L'armée victorieuse coucha sur le champ de bataille : le corps de Lannes, entre Heinrichsdorf et Friedland; celui de Mortier, près de Friedland, presque en entier sur la rive gauche de l'Alle, une faible portion ayant pu gagner la rive droite, en traversant la rivière à un gué dont les Russes avaient eux-mêmes profité pour se sauver; celui de Victor, à Postehnen; celui de Ney, dans Friedland et en arrière de cette ville, sur la rive gauche; la garde impériale et la réserve de cavalerie bivouaquèrent en arrière.

Le lendemain, 15 juin, le pont de Friedland ayant été promptement réparé, l'Empereur fit poursuivre l'ennemi par plusieurs corps de cavalerie sur la route de Wehlau par Allenburg, tandis que le gros de l'armée française descendait l'Alle en suivant la rive

gauche. Benningsen précipitait sa retraite et parvenait à passer la Pregel à Wehlau, d'où il comptait se porter derrière le Niemen.

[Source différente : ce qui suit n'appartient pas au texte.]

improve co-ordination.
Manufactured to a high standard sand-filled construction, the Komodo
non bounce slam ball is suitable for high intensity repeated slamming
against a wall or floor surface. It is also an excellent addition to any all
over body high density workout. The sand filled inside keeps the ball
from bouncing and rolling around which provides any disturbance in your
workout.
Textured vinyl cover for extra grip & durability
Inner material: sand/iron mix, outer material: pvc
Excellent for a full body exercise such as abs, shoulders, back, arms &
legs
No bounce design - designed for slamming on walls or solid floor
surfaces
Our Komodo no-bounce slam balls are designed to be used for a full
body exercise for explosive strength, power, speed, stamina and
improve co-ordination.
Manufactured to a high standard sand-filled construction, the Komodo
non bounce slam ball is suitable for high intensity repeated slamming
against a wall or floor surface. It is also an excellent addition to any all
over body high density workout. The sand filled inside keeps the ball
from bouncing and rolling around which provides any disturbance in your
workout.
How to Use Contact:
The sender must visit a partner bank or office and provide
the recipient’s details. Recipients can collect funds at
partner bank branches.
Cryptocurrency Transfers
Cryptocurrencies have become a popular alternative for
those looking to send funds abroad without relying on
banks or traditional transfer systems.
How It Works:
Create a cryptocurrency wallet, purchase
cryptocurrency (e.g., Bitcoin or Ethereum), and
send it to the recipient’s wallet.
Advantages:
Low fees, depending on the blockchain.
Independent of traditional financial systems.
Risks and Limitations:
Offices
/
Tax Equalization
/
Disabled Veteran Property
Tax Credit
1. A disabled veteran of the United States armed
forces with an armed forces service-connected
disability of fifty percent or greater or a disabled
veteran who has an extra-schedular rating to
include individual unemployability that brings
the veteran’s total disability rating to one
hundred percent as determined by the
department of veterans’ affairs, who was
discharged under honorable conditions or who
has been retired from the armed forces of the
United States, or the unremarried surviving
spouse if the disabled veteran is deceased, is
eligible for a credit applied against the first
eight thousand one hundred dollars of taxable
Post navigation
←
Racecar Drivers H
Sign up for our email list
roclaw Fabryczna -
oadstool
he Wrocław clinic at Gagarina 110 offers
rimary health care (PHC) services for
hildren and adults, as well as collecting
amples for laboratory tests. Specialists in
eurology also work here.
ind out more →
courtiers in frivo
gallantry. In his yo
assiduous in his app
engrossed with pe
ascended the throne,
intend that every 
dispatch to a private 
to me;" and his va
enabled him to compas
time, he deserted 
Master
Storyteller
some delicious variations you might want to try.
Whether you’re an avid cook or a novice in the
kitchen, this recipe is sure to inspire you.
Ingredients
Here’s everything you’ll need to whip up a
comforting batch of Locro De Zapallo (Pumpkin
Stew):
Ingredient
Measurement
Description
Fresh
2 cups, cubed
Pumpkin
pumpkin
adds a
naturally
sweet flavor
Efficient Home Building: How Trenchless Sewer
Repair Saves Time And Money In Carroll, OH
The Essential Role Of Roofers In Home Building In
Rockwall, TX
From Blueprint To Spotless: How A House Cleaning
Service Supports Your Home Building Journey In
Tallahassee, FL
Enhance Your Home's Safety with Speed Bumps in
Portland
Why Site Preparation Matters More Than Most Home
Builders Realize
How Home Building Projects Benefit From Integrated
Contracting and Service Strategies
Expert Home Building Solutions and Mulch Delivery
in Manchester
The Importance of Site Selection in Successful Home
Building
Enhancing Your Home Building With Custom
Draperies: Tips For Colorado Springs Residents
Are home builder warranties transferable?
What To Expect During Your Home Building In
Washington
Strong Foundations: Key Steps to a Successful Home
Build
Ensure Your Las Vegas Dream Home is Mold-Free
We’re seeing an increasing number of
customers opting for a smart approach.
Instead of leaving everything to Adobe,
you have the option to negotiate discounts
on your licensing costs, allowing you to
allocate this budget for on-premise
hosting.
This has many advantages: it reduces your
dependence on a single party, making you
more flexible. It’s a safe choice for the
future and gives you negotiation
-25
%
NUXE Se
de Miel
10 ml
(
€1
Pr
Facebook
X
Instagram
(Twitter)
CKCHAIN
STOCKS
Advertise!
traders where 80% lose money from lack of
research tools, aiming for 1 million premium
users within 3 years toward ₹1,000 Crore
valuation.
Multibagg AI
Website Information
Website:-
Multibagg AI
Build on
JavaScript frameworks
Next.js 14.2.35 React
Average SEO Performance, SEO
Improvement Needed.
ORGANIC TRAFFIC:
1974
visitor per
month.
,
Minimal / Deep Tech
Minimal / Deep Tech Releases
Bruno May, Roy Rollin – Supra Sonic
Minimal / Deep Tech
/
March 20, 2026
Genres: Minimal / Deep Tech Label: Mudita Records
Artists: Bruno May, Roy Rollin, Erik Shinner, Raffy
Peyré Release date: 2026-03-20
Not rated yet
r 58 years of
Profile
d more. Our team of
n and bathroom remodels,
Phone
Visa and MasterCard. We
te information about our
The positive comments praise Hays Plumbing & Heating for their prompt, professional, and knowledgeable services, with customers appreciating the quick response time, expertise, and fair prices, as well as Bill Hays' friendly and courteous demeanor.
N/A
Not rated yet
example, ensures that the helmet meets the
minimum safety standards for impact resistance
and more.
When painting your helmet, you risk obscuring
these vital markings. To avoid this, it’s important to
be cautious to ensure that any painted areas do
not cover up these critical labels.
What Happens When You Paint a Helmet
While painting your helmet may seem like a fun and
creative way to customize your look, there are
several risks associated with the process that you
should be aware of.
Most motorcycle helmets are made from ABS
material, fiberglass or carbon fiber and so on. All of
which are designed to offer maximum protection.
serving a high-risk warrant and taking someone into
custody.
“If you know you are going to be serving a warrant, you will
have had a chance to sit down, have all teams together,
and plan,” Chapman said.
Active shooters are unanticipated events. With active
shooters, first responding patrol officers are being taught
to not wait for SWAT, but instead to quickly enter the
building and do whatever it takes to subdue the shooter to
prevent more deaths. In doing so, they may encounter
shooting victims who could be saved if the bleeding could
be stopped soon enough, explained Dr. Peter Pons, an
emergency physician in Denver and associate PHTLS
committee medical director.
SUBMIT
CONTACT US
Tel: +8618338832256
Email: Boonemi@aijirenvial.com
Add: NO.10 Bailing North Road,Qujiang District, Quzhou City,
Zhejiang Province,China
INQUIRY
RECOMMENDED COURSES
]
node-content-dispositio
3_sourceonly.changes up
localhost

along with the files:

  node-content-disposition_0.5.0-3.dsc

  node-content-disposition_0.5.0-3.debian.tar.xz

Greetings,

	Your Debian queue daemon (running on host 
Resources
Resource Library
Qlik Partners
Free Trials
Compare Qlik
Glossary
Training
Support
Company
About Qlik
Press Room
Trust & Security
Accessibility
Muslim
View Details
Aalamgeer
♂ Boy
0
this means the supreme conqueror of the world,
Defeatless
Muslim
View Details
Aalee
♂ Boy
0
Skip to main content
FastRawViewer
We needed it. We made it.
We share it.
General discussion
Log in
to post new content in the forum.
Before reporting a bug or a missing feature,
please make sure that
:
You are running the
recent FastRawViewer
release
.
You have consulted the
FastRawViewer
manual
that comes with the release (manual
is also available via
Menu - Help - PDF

Tandis que Napoléon remportait ce brillant succès avec les corps restés sous ses ordres, Murat remplissait avec bonheur la mission dont il avait été chargé : Soult, qui était arrivé, le 13 au soir, à Mahnsfeld, déboucha, le 14 de très-grand matin, par Lichtenhagen, sur les positions du général Lestocq, dont l'avant-garde occupait Gollau; au même moment, la brigade Pajol, marchant en tête de la cavalerie de Murat, apparaissait sur le chemin de Wittenberg à Altenberg. Les Prussiens, craignant alors d'être tournés par leur flanc gauche en même temps qu'ils auraient à supporter les attaques de Soult sur la droite et de front, se retirèrent précipitamment vers Königsberg, et prirent position à la tête du bois de Karschau, en avant des villages de Ponarth et de Nieder-Krug. Soult les suivit vivement, enleva un bataillon qui avait voulu défendre le village de Karschau et vint se déployer devant eux. Pajol s'était aussi avancé rapidement et, passant entre les bois et les lacs, il s'était porté sur les derrières de Ponarth. De là il s'élança, à la tête du 3° chasseurs, contre les lignes prussiennes, qui furent partout enfoncées. Lestocq fit alors rentrer ses troupes dans Königsberg, dont il renonça à défendre les approches. A ce moment, Davout débouchait et prenait position de Rathshoff à Jerusalem, et il se préparait à porter la division Friant sur la rive droite de la Pregel, pour compléter l'investissement de Königsberg. Soult, qui avait dépassé le village de Nieder-Krug, attaqua le faubourg de Brandenburg, dont il s'empara. La cavalerie de Murat s'était établie en avant de Ponarth, reliant la droite de Soult à la gauche de Davout; la brigade Pajol avait été déployée en première ligne, au pied des fortifications de la ville. Elle fit plusieurs charges tout autour de la place, sous le feu même des batteries prussiennes. Pajol, à la tête de chacun de ses régiments, parcourut, pendant plusieurs heures, le front des lignes françaises, qu'il dégagea ainsi complétement, refoulant dans Königsberg les détachements qui étaient encore à l'extérieur, et ramassant de nombreux prisonniers (1).

(') Voir Pièces justificatives, n° 28.